Thursday, June 11, 2020

Cline's Review of "Tales of Intrigue and Revenge" by Stephen McKenna

Here is Cline's review of Tales of Intrigue and Revenge (1925), by Stephen McKenna, as published in the Books section of The New York Herald Tribune for 27 September 1925.  It is an artfully backhanded review, wherein Cline basically says that only six of the sixteen stories published in this collection are worth reading.
“A Brilliant Residuum”

Tales of Intrigue and Revenge.
By Stephen McKenna.
Boston: Little, Brown and Company. $2.50

Here is the first collection of short stories by the deft Mr. McKenna, who, after “Sonia” and some others, is now flowing dulcifluently on toward his twentieth volume.
Mr. McKenna is a virtuoso of exceeding brilliance. What a delight it is to follow him through his deftly turned sentences! I like the language, I like a man who can use it, just as I like to listen to a nimble pianist playing aimlessly with the keys; that is, of course, for not too long at a time. The first story is “The Acid Test.” Here is a burlesque in the form of a monologue by a very silly woman of the smart type. It is done with glitter and will stand reading aloud. Entirely amusing.
One is now at page 23: “Local Rules.” Get out your paste pot and brush all around the edge, and then press page 23 against page 22 until they firmly adhere. Page 25 is then likewise welded to page 24; and so on. . . .
At page 89 one may lay aside the brush. “Poetic Justice,” the story of a hectored rhymester who enjoys free lodging for weeks at the expense of the shrewd business men who chuckle between themselves over his helplessness, is pleasant. Leonard Merrick did the thing more divertingly.
Paste . . . to page 127.
“The Payton Tradition.” A husband and four boys did Mrs. Payton lose in Flanders, the last of them reported killed only after the jubilation of Armistice Day.
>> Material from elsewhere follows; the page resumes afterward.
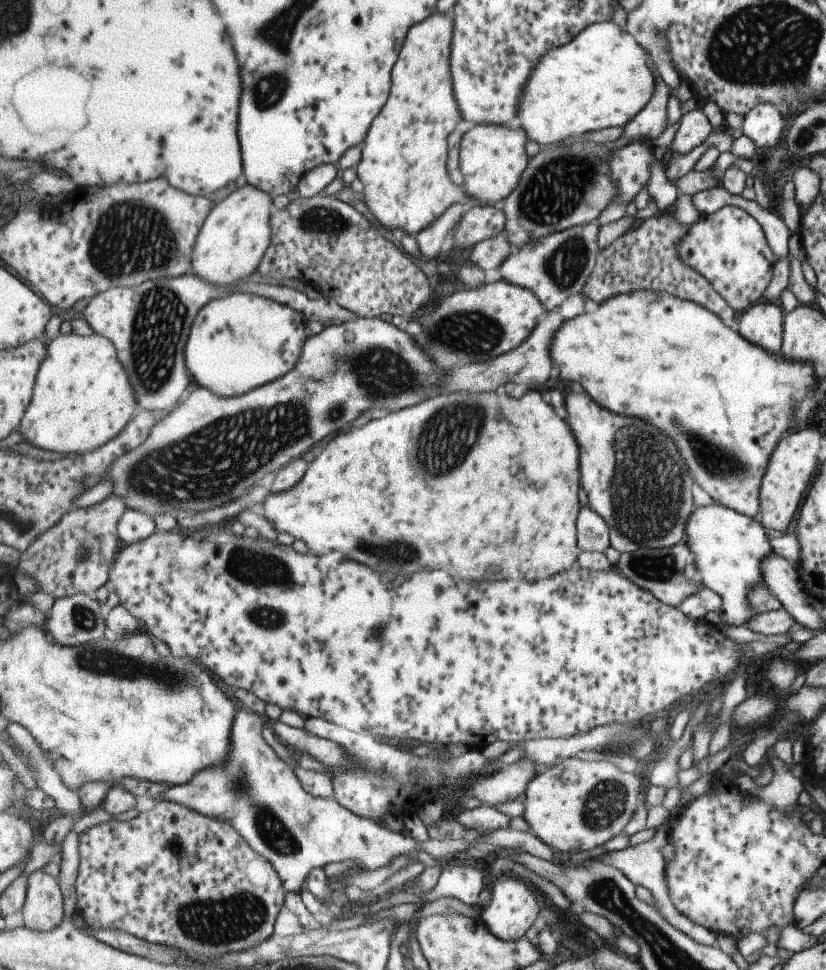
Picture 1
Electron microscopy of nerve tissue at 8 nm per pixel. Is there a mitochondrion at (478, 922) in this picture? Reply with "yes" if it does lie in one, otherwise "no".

Yet, choking down her tears, she wishes better luck to her housemaid. . . . It is really a moving story of wartime, with an impressive picture of the madness in London when the firing ceased. One wipes one’s eyes.
And “Barnzo”? “Barnzo” is excellent humor. The poor old fellow got run down by an automobile, and when they ran to his rescue they found him all hunched up. They tried desperately to straighten him out, and finally they did it, thereby killing him. For he was indeed “barn zo,” as he had been trying to tell them all through, but it was by parturition and not by baptism. He was a hunchback.
Paste . . . to page 181.
“Myrtle” is, I am prone to maintain, a thoughtful and well realized story. Desmond, Irish rebel, is captured and sentenced to be shot. Through a night of grisly expectancy he waits, musing on his love, his cause, his every dear thing; and he sees in the passion of that revery how inconsequently all desires and aspirations can be. When word of reprieve comes in the morning he . . . yawns.
And then, “A Mister Blenkinsop, a Diarist”! Ah, but what a title! Here is satire that one who likes Max Beerbohm will enjoy, and written no less sensitively than Beerbohm would have written it.
Paste . . . to the end.
The paste pot may now be covered for the night and the book put by the bedside for occasional rereading. Much mawkishness, much snappy story triviality and much John Bull snobbishness will have been pasted out. What is left is worth reading. And Mr. McKenna is a most brilliant writer.